L’ex-trader, négociateur malien pour la COP 21, maîtrise parfaitement les codes des Occidentaux pour défendre les intérêts de l’Afrique.
Seyni Nafo est une savonnette. On galère à l’attraper, et au moment de refermer les mains, il a déjà filé. A Bonn, en Allemagne, lors d’une session de négociations climat en juin, on l’avait attendu plusieurs heures. Et à peine l’entretien commencé, il avait été interrompu par un ballet de négociateurs africains. Ensuite, il avait écouté d’une oreille, les yeux rivés sur l’écran de son ordinateur - il terminait la rédaction d’un texte urgent. Rebelote à Paris fin juillet. Cette fois-là, Seyni Nafo ne nous fait patienter que quatre-vingts minutes, avant de débarquer, costard et sourire désarmant, un peu navré mais surtout débordé. A sa décharge, il s’était envolé la nuit-même de Bamako, n’avait «même pas eu le temps de se débarbouiller», et avait «comme d’habitude, commencé la réunion avant la réunion».
La conversation est donc condensée. Et dispersée : pendant l’interview, il écrit des SMS, corrige des rapports, serre des paluches, mais réussit à ne jamais répondre à côté de la plaque. Seyni Nafo, 34 ans, sourcil circonflexe et regard d’ado, est sans doute le plus jeune négociateur de la Convention des Nations unies sur les changements climatiques. Il porte la voix de toute l’Afrique - 54 pays, près d’un milliard d’habitants - dans la négociation pour un accord de réduction des émissions de gaz à effet de serre lors de la COP 21, la prochaine conférence climat qui se tient à Paris en décembre. «Même le nucléaire iranien, c’est facile à côté !» rigole le jeune homme.
Seyni Nafo, quatre frères et sœurs dont un jumeau, est un Malien bien né. Son père, banquier international, a occupé de hautes fonctions, entre autres à la Banque africaine de développement. Il a fait déménager la famille, du Tchad en Arabie Saoudite. «C’est ma chance, ça m’a donné une ouverture sur le monde», dit-il.

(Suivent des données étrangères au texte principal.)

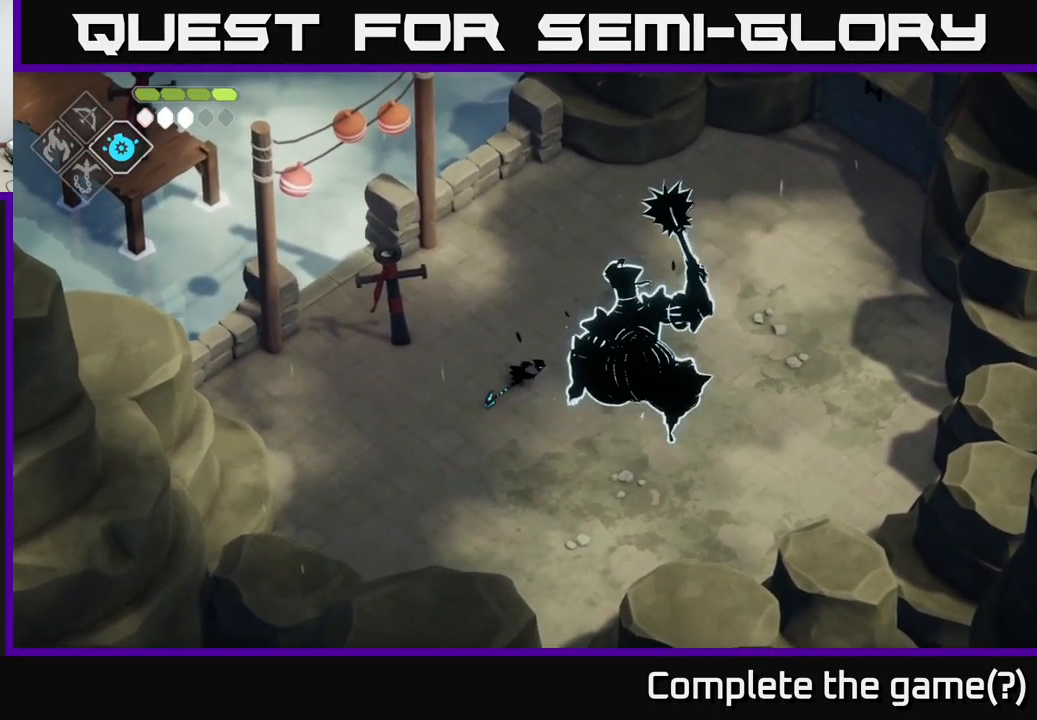
{"buttons": [], "left_stick": "center", "right_stick": "center", "events": [[184, "X", "up"]]}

A son bambara natal, il ajoute le français de la haute société, peaufiné au lycée Saint-Martin-de-France à Pontoise, un établissement privé dirigé par la Congrégation des oratoriens. «Pas forcément une école d’excellence, mais une école de bourgeois ou d’aristos, évalue-t-il aujourd’hui. Mais ça forge le caractère : c’est un peu militaire.» Le contraste est grand avec les fêtes somptuaires d’un prince saoudien où le jeune Seyni - il parle un peu l’arabe - se rend quand il visite ses parents. «Il y a des banquets qui font des kilomètres de long ! L’élite saoudienne s’éclate comme c’est pas permis.» Son anglais des affaires et son attitude très easygoing, il les tient de ses années d’études de finances à Chicago. Pareil pour ce pragmatisme optimiste, ou l’inverse. L’horizon semble dégagé pour lui, malgré les conflits dans le nord de son pays. Il fait d’ailleurs le lien direct «entre dégradation de l’environnement et des écosystèmes, et montée de la situation insurrectionnelle».

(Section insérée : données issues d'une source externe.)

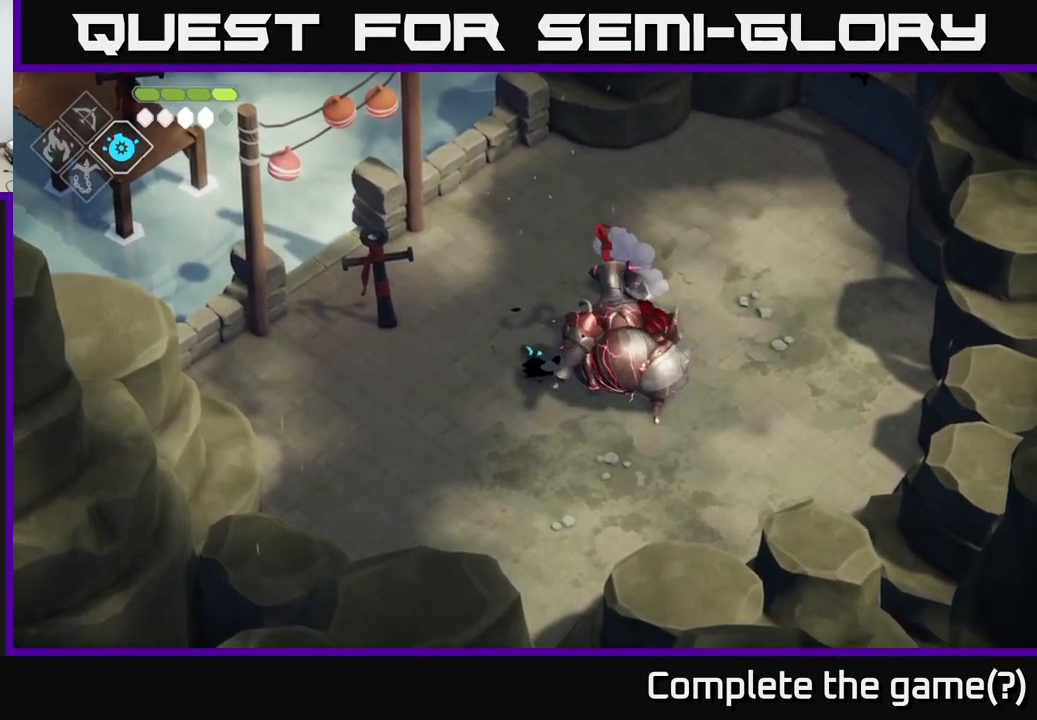
{"buttons": [], "left_stick": "center", "right_stick": "center", "events": [[84, "X", "down"], [200, "X", "up"], [300, "X", "down"], [450, "X", "up"]]}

Après un passage au Canada, il rentre au Mali à 27 ans pour «gérer le portefeuille de quelqu’un de fortuné». Au même moment, le ministre de l’Environnement réfléchit à la finance carbone, et à la mise en place d’un standard malien. Seyni Nafo se fend d’une note pour dire tout le mal qu’il en pense. Jeune, anglophone, audacieux, pointu sur les questions financières, pas idéologue : le ministre est séduit. Il l’embarque dans ses valises. Pour sa première COP, Seyni assiste au fiasco de Copenhague, en 2009. Et découvre le monde des négociations, l’ampleur et la multiplicité des enjeux. Il est fasciné.